Aides en cas de décès

Quand un proche décède, certaines aides financières peuvent être octroyées à ses proches. Il est donc nécessaire de revoir tous les contrats auxquels il a souscrit et vérifier auprès de certains organismes les possibilités d’obtention de ces aides.

Aide financière de la Caisse Primaire d’Assurance Maladie

Le CPAM ou Caisse Primaire d’Assurance Maladie peut offrir un « capital décès » qui équivaut à 3 fois le dernier salaire du défunt, soumis à cotisation. Ce montant est une compensation de la perte de...

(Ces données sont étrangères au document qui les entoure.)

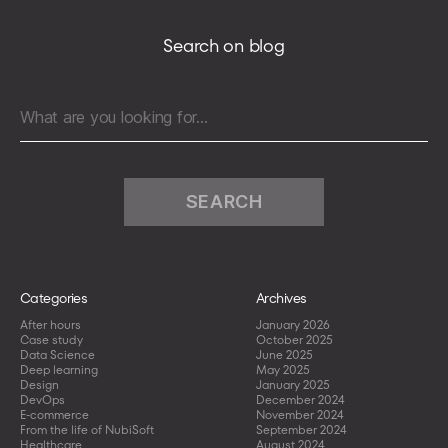
Search on blog
Search
for:
Categories
Archives
After hours
January 2026
Case study
October 2025
Data Science
June 2025
Deep learning
May 2025
Design
January 2025
DevOps
December 2024
E-commerce
November 2024
From the life of NubiSoft
September 2024
Healthcare
August 2024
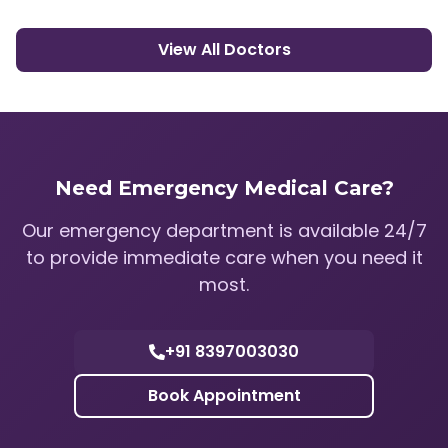
View All Doctors
Need Emergency Medical Care?
Our emergency department is available 24/7
to provide immediate care when you need it
most.
+91 8397003030
Book Appointment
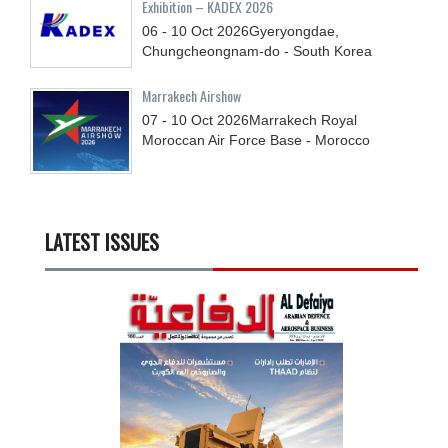
Exhibition – KADEX 2026
06 - 10
Oct
2026
Gyeryongdae,
Chungcheongnam-do - South Korea
Marrakech Airshow
07 - 10
Oct
2026
Marrakech Royal
Moroccan Air Force Base - Morocco
LATEST ISSUES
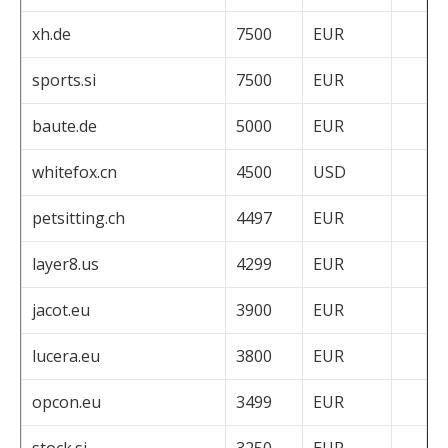
xh.de
7500
EUR
sports.si
7500
EUR
baute.de
5000
EUR
whitefox.cn
4500
USD
petsitting.ch
4497
EUR
layer8.us
4299
EUR
jacot.eu
3900
EUR
lucera.eu
3800
EUR
opcon.eu
3499
EUR
stock.si
3250
EUR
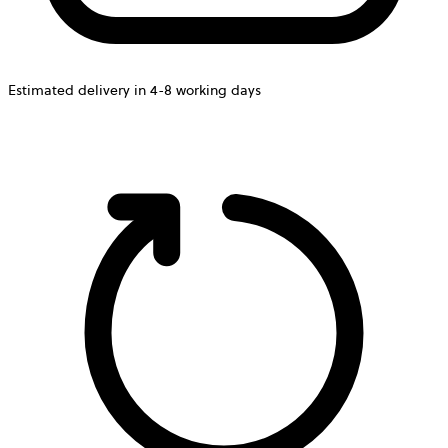
Estimated delivery in 4-8 working days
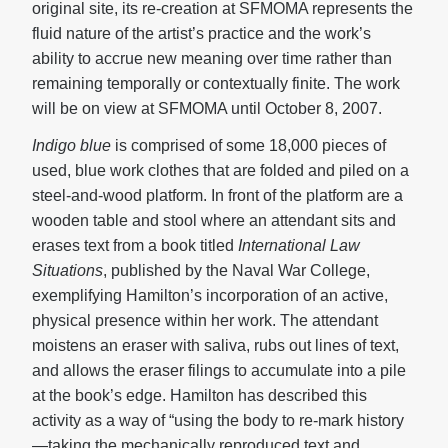
original site, its re-creation at SFMOMA represents the
fluid nature of the artist’s practice and the work’s
ability to accrue new meaning over time rather than
remaining temporally or contextually finite. The work
will be on view at SFMOMA until October 8, 2007.
Indigo blue
is comprised of some 18,000 pieces of
used, blue work clothes that are folded and piled on a
steel-and-wood platform. In front of the platform are a
wooden table and stool where an attendant sits and
erases text from a book titled
International Law
Situations
, published by the Naval War College,
exemplifying Hamilton’s incorporation of an active,
physical presence within her work. The attendant
moistens an eraser with saliva, rubs out lines of text,
and allows the eraser filings to accumulate into a pile
at the book’s edge. Hamilton has described this
activity as a way of “using the body to re-mark history
—taking the mechanically reproduced text and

ressources à la suite du décès depuis son activité professionnelle. Dans ce cas, le conjoint survivant va obtenir ce capital lorsque le défunt a été en activité ou en arrêt de travail de moins de 3 mois avant son décès.

La Sécurité sociale attribue ce capital pour les personnes qui se sont chargées d’assurer le défunt avant son décès, à savoir son conjoint survivant, ses enfants, ses ascendants ou ses frères et sœurs.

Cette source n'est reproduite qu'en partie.